They may not be top of your shopping list when it comes to taking advantage of the Stamp Duty holiday but replacing windows and doors should be

Windows. No, not the Microsoft operating system. The glass ones you only notice when a cold draught sends a winter chill knifing through your lovely, warm house.

They are one of the most important components in your home yet are consistently overlooked when it comes to maintenance… until there are problems.

That’s why it makes sense to take advantage of the Chancellor, Rishi Sunak’s decision to relax Stamp Duty until 31 March next year and invest time – and the money you had earmarked to save the tax – into checking over the windows in your new home and, if necessary, replacing them.

The latter option may be one of the most cost-effective improvements you will make. Quality, well-insulated windows could last up to 25 years as long as they are well maintained and the seals are not damaged, keeping the cold out and your fuel bills down.

Plus they offer good UV protection. Everybody loves a nice, naturally well-lit home but excessive ultraviolet rays can accelerate fading in soft furnishings whereas double glazing with argon gas between the panes can significantly reduce damage.

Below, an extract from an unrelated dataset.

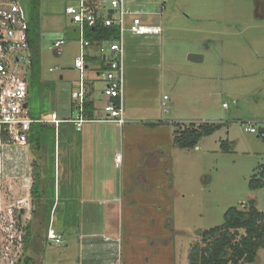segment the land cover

As one industry expert commented: ”It really is like sunscreen for your house”.

Other major plusses include a reduction in outside noise, as well as increased security – tempered glass is more likely to break into small granular chunks if broken, thereby reducing the risk of serious injury if the pane is accidentally damaged, while laminated glass has a polymer interlayer holding the glass together if shattered, offering protection against intruders.

Similarly frames and locks are likely to be sturdier on newer windows than after a few years wear and tear.

And there is the not insignificant matters of curb appeal and future value of your home to consider.

New and improved windows will undoubtedly improve the aesthetics, both inside and out, adding visual interest and ultimately bolster resale value. In fact, industry experts estimate homeowners can recoup more than 70per cent of their outlay when the time comes to move on.

So, having made the decision to replace the windows – and doors, naturally – do you go for double or triple glazing? Obviously, the latter is better (but not by much) for heat efficiency, noise reduction, condensation control and security.

But they are bulky causing stress on hinges and corner joints, are more expensive to repair – particularly if there are issues with the middle pane because of temperature differences.

In the end, it’s all down to budget. But a highly-rated double-glazed window should be more than capable of repelling anything the UK weather can throw at it.